Perdana Menteri Australia Tony Abbott memastikan respons cepat dari pemerintah untuk menanggapi insiden tersebut. \"Saya sangat kaget saat ada orang yang tak bersalah disandera oleh seseorang yang mengaku punya alasan politis. Memang hari ini adalah cobaan bagi kami. Tapi, warga Australia sudah siap menghadapi tantangan tersebut,\" katanya.
Sementara itu, Konsul Jenderal Republik Indonesia di Sydney Yayan Mulyana mengatakan, pihaknya terus berkoordinasi dengan aparat untuk memastikan keselamatan warga negara Indonesia (WNI). Menurut dia, pihaknya terus berusaha memberikan informasi kepada WNI yang berdomisili di wilayah tersebut untuk terus berhati-hati. Sebab, banyak WNI yang bekerja dan beraktivitas di pusat finansial itu. Misalnya IIPC (Indonesia Investment Promotion Center) yang terletak 400 meter dari lokasi penyanderaan tersebut.
\"Kami terus mencari informasi terkini mengenai insiden tersebut. Termasuk, apakah ada WNI yang menjadi sandera. Tapi, pihak kepolisian sampai saat ini masih belum mengetahui kewarganegaraan pelaku dan korban,\" terangnya.
Dia juga telah berkoordinasi dengan tokoh-tokoh muslim di Australia. Hal tersebut dilakukan untuk mengantisipasi dampak yang bakal diderita kaum muslim pascainsiden. Menurut dia, kemungkinan adanya oknum yang ingin memprovokasi suasana masih terbuka lebar.
\"Saya sudah bertemu dengan tokoh masyarakat muslim untuk mengantisipasi backlash.
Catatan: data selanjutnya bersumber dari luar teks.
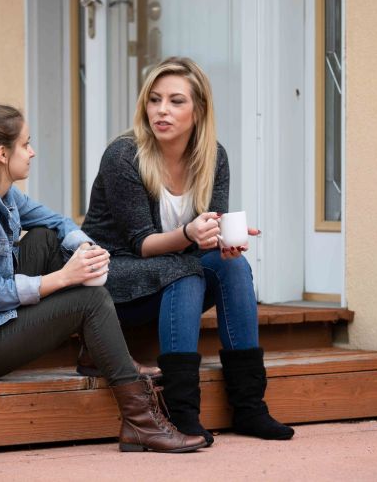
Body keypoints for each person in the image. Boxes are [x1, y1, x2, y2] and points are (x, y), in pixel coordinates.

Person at [0, 103, 206, 453]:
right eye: (25, 144)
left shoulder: (0, 190)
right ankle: (141, 421)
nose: (32, 152)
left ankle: (96, 352)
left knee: (45, 235)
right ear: (2, 153)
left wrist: (86, 247)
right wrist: (64, 277)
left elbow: (57, 222)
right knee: (89, 301)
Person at [82, 57, 294, 445]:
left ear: (198, 111)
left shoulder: (214, 157)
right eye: (155, 100)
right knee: (185, 269)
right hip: (111, 275)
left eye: (176, 101)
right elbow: (142, 245)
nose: (162, 110)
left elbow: (206, 232)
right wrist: (192, 235)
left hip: (173, 271)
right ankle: (182, 412)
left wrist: (223, 241)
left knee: (232, 267)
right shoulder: (123, 155)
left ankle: (249, 407)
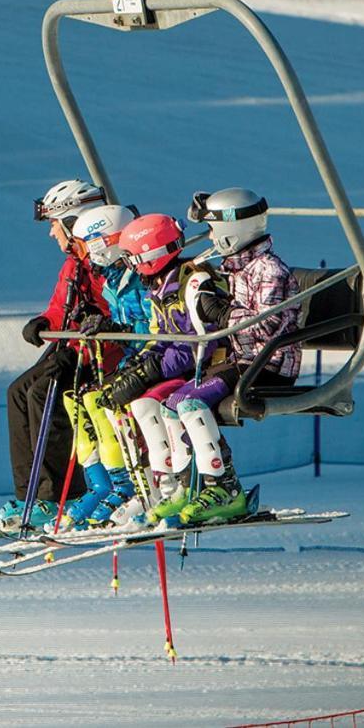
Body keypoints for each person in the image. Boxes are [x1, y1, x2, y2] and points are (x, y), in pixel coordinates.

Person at [0, 179, 113, 530]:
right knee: (17, 393)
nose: (52, 234)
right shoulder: (74, 264)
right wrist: (43, 322)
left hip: (100, 352)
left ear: (73, 221)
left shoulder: (105, 258)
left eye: (55, 224)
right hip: (71, 346)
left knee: (45, 393)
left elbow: (122, 304)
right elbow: (60, 307)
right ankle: (30, 495)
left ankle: (56, 497)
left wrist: (100, 320)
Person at [162, 187, 302, 525]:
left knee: (192, 405)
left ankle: (224, 487)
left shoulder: (270, 270)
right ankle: (186, 486)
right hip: (244, 361)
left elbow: (270, 325)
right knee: (172, 402)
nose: (210, 236)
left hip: (269, 365)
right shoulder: (235, 269)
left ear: (230, 232)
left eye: (213, 229)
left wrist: (223, 313)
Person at [97, 213, 228, 525]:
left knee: (170, 404)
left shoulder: (193, 283)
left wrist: (153, 370)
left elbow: (200, 343)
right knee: (139, 404)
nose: (129, 266)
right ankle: (163, 488)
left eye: (132, 259)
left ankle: (191, 485)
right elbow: (159, 338)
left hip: (206, 368)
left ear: (150, 256)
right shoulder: (159, 290)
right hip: (182, 369)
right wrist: (137, 368)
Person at [56, 203, 148, 529]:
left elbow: (150, 325)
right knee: (82, 399)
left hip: (150, 359)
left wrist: (118, 331)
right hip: (132, 358)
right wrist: (103, 322)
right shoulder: (112, 280)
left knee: (109, 399)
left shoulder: (139, 277)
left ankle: (130, 484)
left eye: (88, 245)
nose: (85, 254)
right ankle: (104, 484)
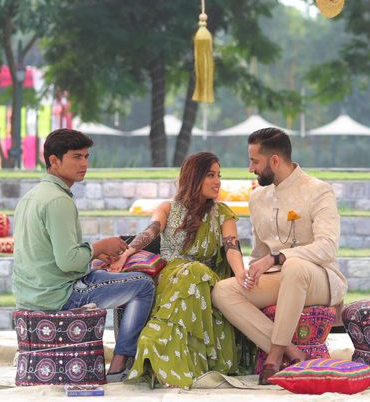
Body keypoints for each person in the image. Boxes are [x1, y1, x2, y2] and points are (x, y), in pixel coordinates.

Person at [12, 129, 155, 381]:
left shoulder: (32, 196)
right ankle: (121, 361)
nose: (84, 164)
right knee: (143, 285)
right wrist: (99, 247)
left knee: (109, 275)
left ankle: (121, 359)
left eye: (86, 156)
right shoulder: (58, 200)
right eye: (76, 157)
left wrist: (94, 259)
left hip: (33, 292)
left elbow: (57, 259)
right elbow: (68, 262)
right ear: (54, 161)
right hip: (59, 296)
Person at [212, 128, 347, 384]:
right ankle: (293, 353)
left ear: (275, 160)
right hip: (279, 277)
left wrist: (277, 259)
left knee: (295, 267)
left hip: (320, 278)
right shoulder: (258, 197)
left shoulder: (318, 190)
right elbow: (260, 253)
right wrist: (251, 272)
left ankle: (274, 358)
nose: (250, 168)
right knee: (223, 291)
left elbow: (328, 247)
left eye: (254, 161)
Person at [109, 152, 246, 388]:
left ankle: (154, 342)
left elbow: (232, 247)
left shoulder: (223, 213)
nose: (218, 181)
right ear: (194, 177)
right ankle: (157, 350)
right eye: (210, 175)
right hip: (170, 276)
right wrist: (128, 252)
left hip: (204, 280)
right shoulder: (168, 208)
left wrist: (241, 274)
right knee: (188, 272)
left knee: (194, 272)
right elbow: (151, 231)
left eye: (219, 175)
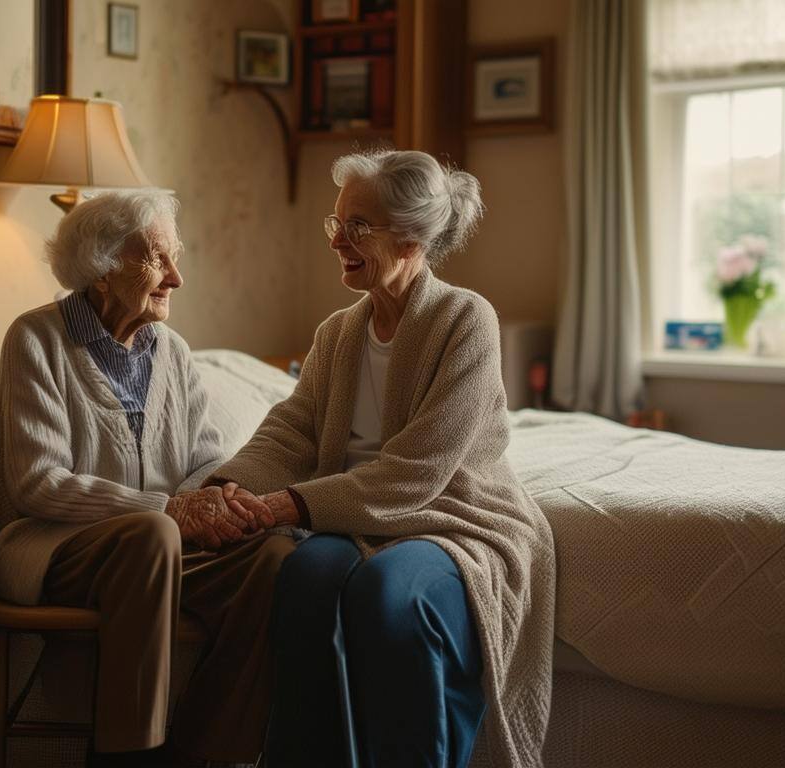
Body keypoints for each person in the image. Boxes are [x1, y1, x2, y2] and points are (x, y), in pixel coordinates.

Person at [209, 150, 556, 768]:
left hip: (448, 519)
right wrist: (228, 487)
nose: (338, 239)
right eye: (336, 223)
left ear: (411, 236)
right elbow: (291, 431)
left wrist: (284, 505)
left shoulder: (465, 319)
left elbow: (418, 471)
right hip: (352, 516)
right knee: (304, 579)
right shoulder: (338, 332)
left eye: (358, 226)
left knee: (389, 595)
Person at [0, 190, 295, 768]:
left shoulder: (173, 352)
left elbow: (206, 459)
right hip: (56, 548)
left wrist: (220, 499)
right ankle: (130, 757)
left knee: (273, 557)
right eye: (156, 258)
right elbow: (37, 481)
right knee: (154, 534)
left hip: (162, 551)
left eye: (175, 257)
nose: (176, 277)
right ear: (103, 270)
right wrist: (166, 508)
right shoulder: (35, 339)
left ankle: (205, 751)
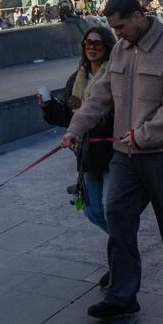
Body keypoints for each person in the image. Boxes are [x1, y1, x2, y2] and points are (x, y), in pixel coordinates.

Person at [61, 0, 163, 320]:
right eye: (113, 28)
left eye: (120, 26)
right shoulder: (121, 50)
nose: (117, 34)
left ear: (138, 16)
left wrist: (144, 135)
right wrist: (76, 128)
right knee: (118, 218)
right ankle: (122, 295)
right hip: (124, 155)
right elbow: (100, 95)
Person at [41, 26, 117, 248]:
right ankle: (123, 244)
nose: (91, 48)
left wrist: (87, 121)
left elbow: (119, 114)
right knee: (91, 211)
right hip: (88, 155)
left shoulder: (115, 75)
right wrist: (49, 106)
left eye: (97, 43)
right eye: (87, 43)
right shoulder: (77, 78)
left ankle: (122, 252)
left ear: (107, 47)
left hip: (112, 153)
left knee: (110, 209)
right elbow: (69, 116)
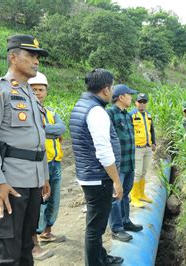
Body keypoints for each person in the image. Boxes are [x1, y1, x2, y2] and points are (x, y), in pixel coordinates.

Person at [0, 34, 51, 264]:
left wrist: (45, 177)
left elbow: (37, 140)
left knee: (26, 246)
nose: (36, 61)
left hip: (32, 181)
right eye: (30, 55)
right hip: (9, 183)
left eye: (38, 56)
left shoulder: (31, 94)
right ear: (13, 58)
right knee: (7, 253)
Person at [69, 68, 124, 266]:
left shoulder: (81, 105)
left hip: (88, 173)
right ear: (107, 89)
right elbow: (103, 151)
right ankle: (94, 262)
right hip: (98, 176)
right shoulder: (96, 112)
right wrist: (117, 181)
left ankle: (101, 256)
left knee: (96, 223)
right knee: (95, 227)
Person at [29, 71, 66, 260]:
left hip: (55, 162)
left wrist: (46, 130)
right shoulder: (28, 111)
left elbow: (61, 128)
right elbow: (39, 131)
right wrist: (49, 131)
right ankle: (34, 243)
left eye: (41, 89)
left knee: (54, 200)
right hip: (39, 164)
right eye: (34, 89)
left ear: (46, 91)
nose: (37, 92)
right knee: (39, 203)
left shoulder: (51, 112)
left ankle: (47, 232)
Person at [107, 84, 144, 242]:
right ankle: (116, 228)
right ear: (121, 97)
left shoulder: (128, 115)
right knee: (116, 196)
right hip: (118, 164)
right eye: (130, 95)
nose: (132, 98)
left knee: (126, 193)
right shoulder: (110, 114)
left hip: (129, 161)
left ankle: (125, 221)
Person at [129, 93, 156, 207]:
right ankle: (134, 197)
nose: (142, 104)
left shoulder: (148, 115)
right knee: (137, 173)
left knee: (144, 172)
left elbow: (151, 130)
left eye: (144, 102)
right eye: (140, 102)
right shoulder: (131, 115)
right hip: (137, 148)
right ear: (136, 103)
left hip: (147, 147)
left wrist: (154, 142)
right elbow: (128, 132)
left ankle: (141, 194)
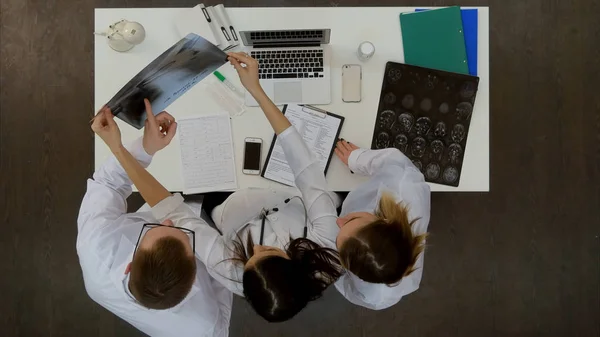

Kami melalui organisasi muslim Indonesia dan dari negara lain juga mendoakan keselamatan semua orang,\" terangnya.
Hal tersebut juga didukung Presiden Centre for Islamic Dakwah and Education (CIDE) Masjid Al Hijrah di Australia Lukman Hakim. Menurut dia, pihaknya terus berusaha mengklarifikasi situasi yang ada. Salah satunya, sikap tegas dalam menolak upaya terorisme dan pembunuhan atas nama Islam. Hal tersebut dinilai justru mengolok-olok agama dan umat muslim di seluruh dunia.
\"Kami mengingatkan kepada semua pihak bahwa lafal Arab di bendera hitam itu bukanlah sebuah pernyataan politik, tapi sebuah kepercayaan yang telah disalahgunakan oleh orang yang salah arah. Mereka tak mewakili muslim mana pun, kecuali kelompok mereka,\" jelasnya.